* [EXCERPT PROVIDED]:
My last year of McGill was very much a challenge. I would come home every day after class and collapse on my bed, and wonder if all my efforts at getting a degree in social work would lead anywhere. I was very dissatisfied with school and my stage placement at a clinic in downtown Montreal was reinforcing my view that I was not being adequately equipped to do this work.
But miracle of miracles, I somehow completed all the required courses. At the same time I encountered a prof who, when she spoke of her experience as a social worker in the North, inspired me to see my degree not as an end in itself but as a door to a world I may not have previously considered. From that time on, I began to look at what I could do as opposed to what I could not do. I took it one step at a time: making the phone calls, getting an interview, reading about the Inuit and their history, completing the interview. Of course, when I was offered a job up here, I fretted. A lot. Should I go? Should I not go? My housemate, who probably said it more to ensure I would be moving out rather than for my own good, gave me gave me some excellent feedback. When he could no longer tolerate my whining, he said, " If you refuse this job you may as well rip up your diploma. What is the point of working so hard to chicken out now?" (or words to that effect. He is not known for his diplomacy.)
So now I am up here living and working in an Inuit community and I love it.
When things are bad, they are so bad I just want to inject myself in the eye with ammonia. But when things go well, and I am able to assist someone to come to a more positive realisation about their circumstances, then the pay-off is very big indeed. That I leave the office and walk home under a night sky in which the northern lights bloom irridescently only makes the pay-off even greater.
I have been reflecting on this past year because my supervisor has asked me to go to McGill and talk about life as a northern social worker at their annual career fair. Even though I will be trapped in an airless room trying to be heard above the din of other agencies also talking about how great they are to neurotic 3rd year students, I will relish this day. To go back to McGill, the place I always think of as Mount Doom, as an employed professional and not as a stressed-out, embittered student will be very sweet indeed. It will almost be like revenge.

* [EXTRACTED DATA]:
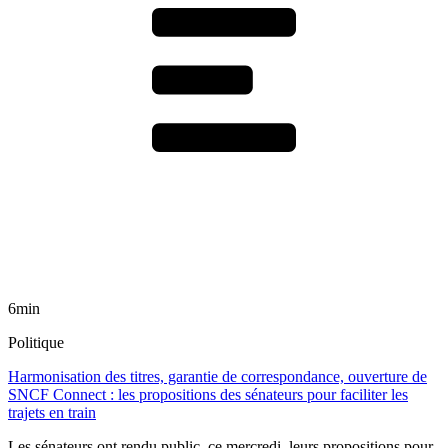
6min
Politique
Harmonisation des titres, garantie de correspondance, ouverture de
SNCF Connect : les propositions des sénateurs pour faciliter les
trajets en train
Les sénateurs ont rendu public, ce mercredi, leurs propositions pour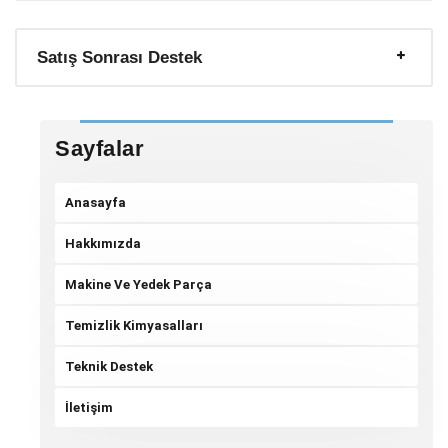
Satış Sonrası Destek
Sayfalar
Anasayfa
Hakkımızda
Makine Ve Yedek Parça
Temizlik Kimyasalları
Teknik Destek
İletişim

* [EXERCISE INSTRUCTIONS]:
Reproduce verbatim the passage of the post on becoming a northern social worker, starting at "When things are" and ending at "pay-off even greater.".

* [RESPONSE BOX]:
When things are bad, they are so bad I just want to inject myself in the eye with ammonia. But when things go well, and I am able to assist someone to come to a more positive realisation about their circumstances, then the pay-off is very big indeed. That I leave the office and walk home under a night sky in which the northern lights bloom irridescently only makes the pay-off even greater.